As mentioned before, fiction taglines tend to be a little snappier, a little more “imaginative” – it’s not about solving a problem, but enticing somebody to try something they might otherwise not. You want to create intrigue and/or excitement.
Here’s a famous one from Lord of the Rings: “One ring to rule them all.”
Or Percy Jackson and the Olympians: The Lightning Thief: “Half boy. Half god. All hero.”
How about “May the odds be ever in your favour” from The Hunger Games?
And I quite like this one: “A pet isn’t just for life” for Stephen King’s Pet Sematary.
And this: “Death comes to us all. When he came to Mort, he offered him a job.” (Mort, Terry Pratchett)
I’m sure you get the idea by now. Just take a look at your own bookshelf and you’ll find dozens of examples, some more successful (or witty, or imaginative) than others.
So how do you come up with your own tagline? What you don’t want to do is try and describe your entire story in one sentence – you won’t manage it. Don’t even try to describe one of your characters – if they’re written well, you probably won’t do them justice.

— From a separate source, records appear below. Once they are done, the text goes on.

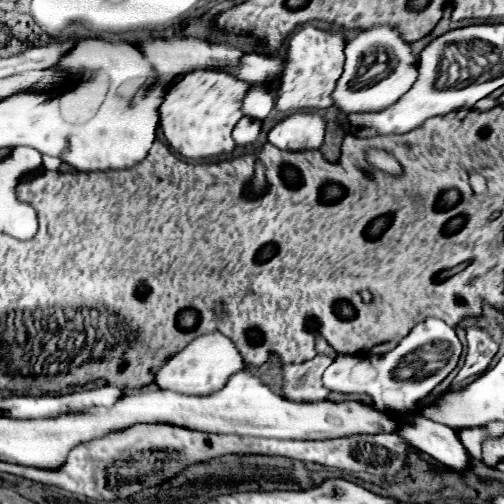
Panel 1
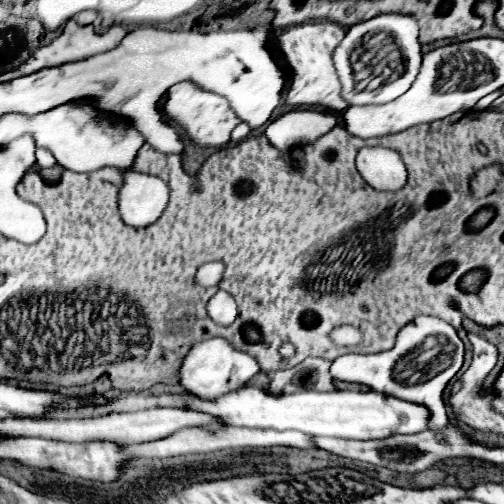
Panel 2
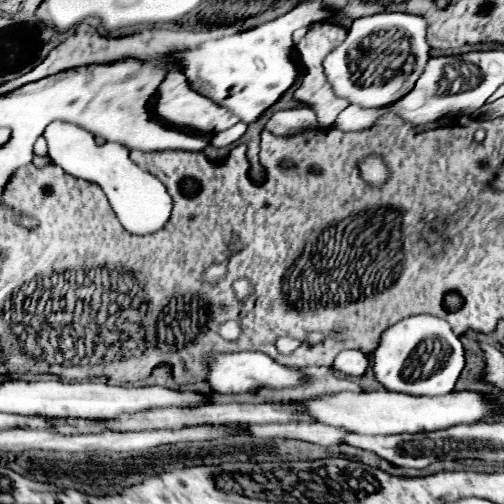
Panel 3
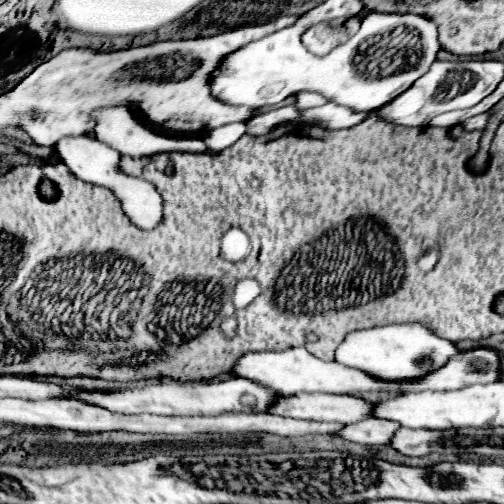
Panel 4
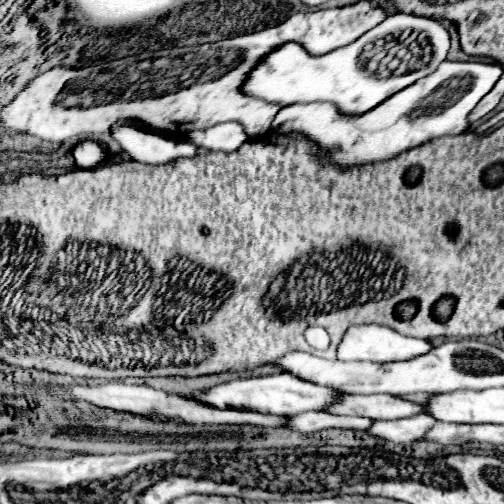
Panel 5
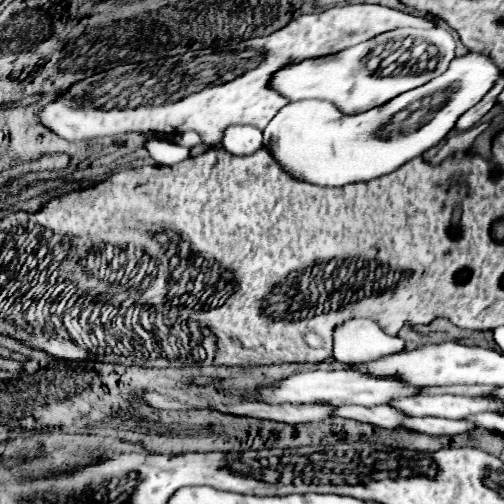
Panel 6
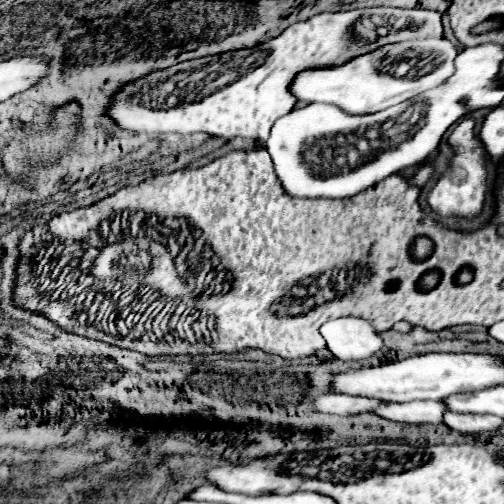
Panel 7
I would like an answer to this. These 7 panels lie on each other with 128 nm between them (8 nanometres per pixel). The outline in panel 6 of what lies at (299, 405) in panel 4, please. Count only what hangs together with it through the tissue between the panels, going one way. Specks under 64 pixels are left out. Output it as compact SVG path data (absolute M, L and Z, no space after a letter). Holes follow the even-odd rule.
M410 396L392 402L394 408L410 416L440 416L440 418L468 418L478 412L500 410L500 400L492 396Z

Try to focus on the core theme or character arc instead. Or simply give a clear sense of genre and tone. Most thriller taglines are fairly generic, but that’s the point. They reassure readers that their story will contain action and mystery – the specifics of the book’s unique story can come later.
Take the James Bond movie Skyfall, for example. “Think on your sins” doesn’t really tell us anything… but it gets our attention.
Write down a lot of them. Not just one or two – dozens, if you can. Try subtle variants of each one until you have something that seems catchy. If you can come up with something that carries a double meaning, even better (providing it’s not too wacky if your book is deadly serious). Try them out with friends, family and fellow writers.
Then choose the best one. Make sure to put it at the top of your blurb and, if it’s snappy enough and fits the genre, on your front cover as well.
And if you’re struggling to find examples (plenty of traditionally published books don’t have taglines on their covers, and their blurbs can leave something to be desired), check out movie posters (or the book posters on billboards/ the London Underground). Hollywood’s great at it.
A case in point – and this one is absolutely fantastic, once you know the plot of the movie (and the book it’s based on) – is David Fincher’s Zodiac: “There’s more than one way to lose your life to a killer.”